Oto apareceu na cadeira de rodas, empurrado pela secretária. Sem
dizer nada, me estendeu a mão trêmula. Apesar da limitação, tinha uma
aparência segura. A pele muito fina e rosada, os cabelos brancos alisados
para trás.
⠀⠀⠀⠀⠀A mulher
estacionou a cadeira, pôs um tamborete do lado. Trouxe um copo com
canudinho e um lenço. Pediu que eu me assentasse na ponta do sofá, rente à
janela. O paredão de prédios do outro lado parecia uma extensão do
apartamento, quase ao alcance dos braços. Ela pediu licença, puxou um
pedaço da cortina. O barulho do centro, bloqueado pelo vidro, produzia uns
baques surdos, descontínuos.
⠀⠀⠀⠀⠀“Vamos
logo com isso, rapaz, antes que eu já não me lembre de mais nada”, ele
disse, assim que ficamos sozinhos, elevando a voz para superar a rouquidão.
⠀⠀⠀⠀⠀Permaneci
uns instantes paralisado, sem saber direito o que fazer. O tabelião não me
passara instrução nenhuma; eu também não tinha perguntado. Abri o velho
livro de notas, fiquei olhando para a cara redonda do Sr.
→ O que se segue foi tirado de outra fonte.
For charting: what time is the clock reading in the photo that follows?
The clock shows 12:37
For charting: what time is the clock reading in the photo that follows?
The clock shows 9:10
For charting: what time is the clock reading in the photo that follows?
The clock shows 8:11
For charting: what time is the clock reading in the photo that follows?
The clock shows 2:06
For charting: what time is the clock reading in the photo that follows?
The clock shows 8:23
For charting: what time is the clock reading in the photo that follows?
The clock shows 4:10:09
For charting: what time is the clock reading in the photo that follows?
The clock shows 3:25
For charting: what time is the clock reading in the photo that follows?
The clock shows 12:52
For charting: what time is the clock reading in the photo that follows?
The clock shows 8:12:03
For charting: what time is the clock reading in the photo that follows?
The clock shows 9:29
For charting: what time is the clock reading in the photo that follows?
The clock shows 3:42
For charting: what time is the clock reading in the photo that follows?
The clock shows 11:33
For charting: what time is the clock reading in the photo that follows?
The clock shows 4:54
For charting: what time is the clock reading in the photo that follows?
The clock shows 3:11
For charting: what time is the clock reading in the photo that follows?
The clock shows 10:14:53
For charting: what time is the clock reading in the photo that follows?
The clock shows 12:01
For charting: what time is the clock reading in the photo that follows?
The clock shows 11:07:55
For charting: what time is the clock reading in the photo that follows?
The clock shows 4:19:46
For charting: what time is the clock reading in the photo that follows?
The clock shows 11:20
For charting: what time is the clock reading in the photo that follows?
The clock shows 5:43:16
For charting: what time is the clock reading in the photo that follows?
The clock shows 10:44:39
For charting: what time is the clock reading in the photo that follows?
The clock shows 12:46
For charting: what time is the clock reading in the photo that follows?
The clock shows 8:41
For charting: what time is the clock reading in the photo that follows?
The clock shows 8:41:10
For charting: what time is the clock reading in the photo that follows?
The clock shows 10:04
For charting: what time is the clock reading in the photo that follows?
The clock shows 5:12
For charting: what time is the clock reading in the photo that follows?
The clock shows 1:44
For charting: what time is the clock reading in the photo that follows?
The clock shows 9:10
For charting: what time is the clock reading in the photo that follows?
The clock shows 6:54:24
Oto, suas pupilas
azuladas, sem brilho.
⠀⠀⠀⠀⠀Ele deu
um tapa no braço da cadeira, tomou um pouco de água, começou.
⠀⠀⠀⠀⠀“Sem
prolegômenos”, meu caro. “Escreva.”
⠀⠀⠀⠀⠀Número
um.
⠀⠀⠀⠀⠀Uma
escada de prédio vazia, a luz embaçada no quadrado do vitrô.
⠀⠀⠀⠀⠀A tarde
inteira assentado no degrau, esperando a chave.
⠀⠀⠀⠀⠀−
anotei.
⠀⠀⠀⠀⠀Dois.
⠀⠀⠀⠀⠀Um
depósito de água com capacidade para vinte mil litros, na parte de trás do
quintal.
⠀⠀⠀⠀⠀Três.
⠀⠀⠀⠀⠀Uma casa
abandonada na estrada para Curvelo. Um cachorro encostado no muro, olhando
o carro passar. Todas as vezes o mesmo cachorro, que de repente levantava a
pata e urinava.
⠀⠀⠀⠀⠀Quatro.
⠀⠀⠀⠀⠀Entardecer
no pátio de manilhas. Um homem de paletó atravessa o lote com sua pasta,
caminhando entre os tubos.
⠀⠀⠀⠀⠀“Adendo”,
ele disse, levantando o braço.
⠀⠀⠀⠀⠀Este foi
o sonho de uma amiga.
⠀⠀⠀⠀⠀−
registrei.
⠀⠀⠀⠀⠀“Quatro”,
ele continuou.
⠀⠀⠀⠀⠀Cinco,
corrigi.
⠀⠀⠀⠀⠀Entrando
pelo mato, uma clareira à sombra da pedra. O menino abre a sacola para ver
o que tem: pão, ovo cozido, um pedaço de queijo e linguiça.
⠀⠀⠀⠀⠀“Observação”: livro
de aventuras.
⠀⠀⠀⠀⠀(...)
⠀⠀⠀⠀⠀
⠀⠀⠀⠀⠀Seis.
⠀⠀⠀⠀⠀Caminhão
de mudanças. Enquanto o motorista discute com o dono da loja, o carregador
cochila no baú, entre o guarda-roupas e o fogão.
⠀⠀⠀⠀⠀Antes de
completar as frases, o Sr. Oto cerrava os olhos, franzia a sobrancelha.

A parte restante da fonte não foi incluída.